Conor Bronsdon 39:44 evaluations, observability, predictability, reliability, all these phrases, all the abilities. This is a community. We want you to join. And the Internet of Agents isn't this distant future. I know it kind of feels that way sometimes as we talk about the future, what it looks like. It's being built right now by teams like Cisco, by team folks like Giovanna. And the Open Source Collective

Conor Bronsdon 40:06 needs you to help shape the future. So thank you so much for tuning into this special open source focused episode of Chain of Thought. Be sure to subscribe wherever you get your podcasts. And if you know a developer, a builder, whether they're a data scientist, someone else, someone who can contribute and you think would be interested in The Collective, send them a link to this episode.
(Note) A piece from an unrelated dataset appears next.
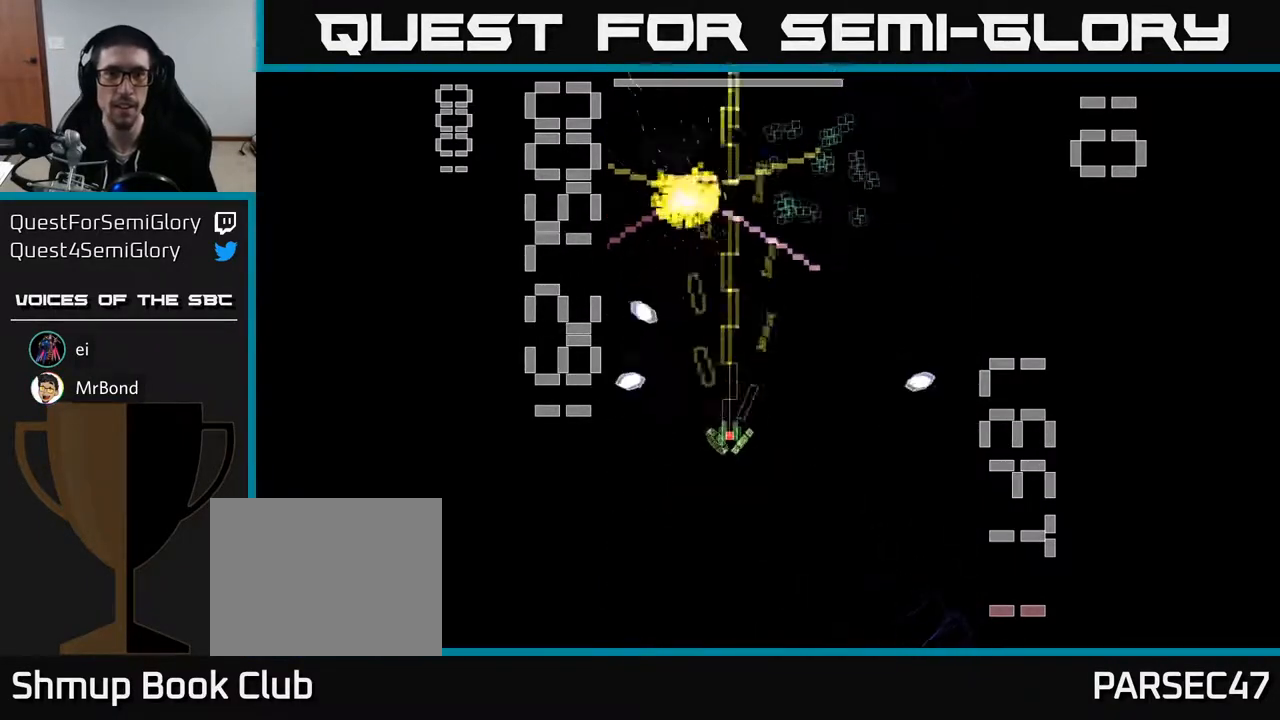
Gameplay with a controller (Xbox layout); each line is a JSON object with the inputs held at the frame after it. "events" lists button and stick changes between this image and that frame as [ms after this image, input, new state], when the widget could be followed in between. Not read: right_stick.
{"buttons": ["X", "R2", "DPAD_UP"], "left_stick": "center", "events": [[250, "DPAD_UP", "down"]]}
Have them check it out. We'd love their thoughts, their feedback,

Conor Bronsdon 40:28 their PRs if they wanna make a submission. And you can always find way more content like this, much more in-depth, everything from AMD's perspective on open source to so much more on the Galileo YouTube channel for more episodes and deep dives into the world of productionizing AI. This has been fantastic. Really, really appreciate you sitting down, and thanks for letting us steal your time. Nice meeting you. Nice meeting you as Thank you. Yeah. We'll definitely have to stay on time.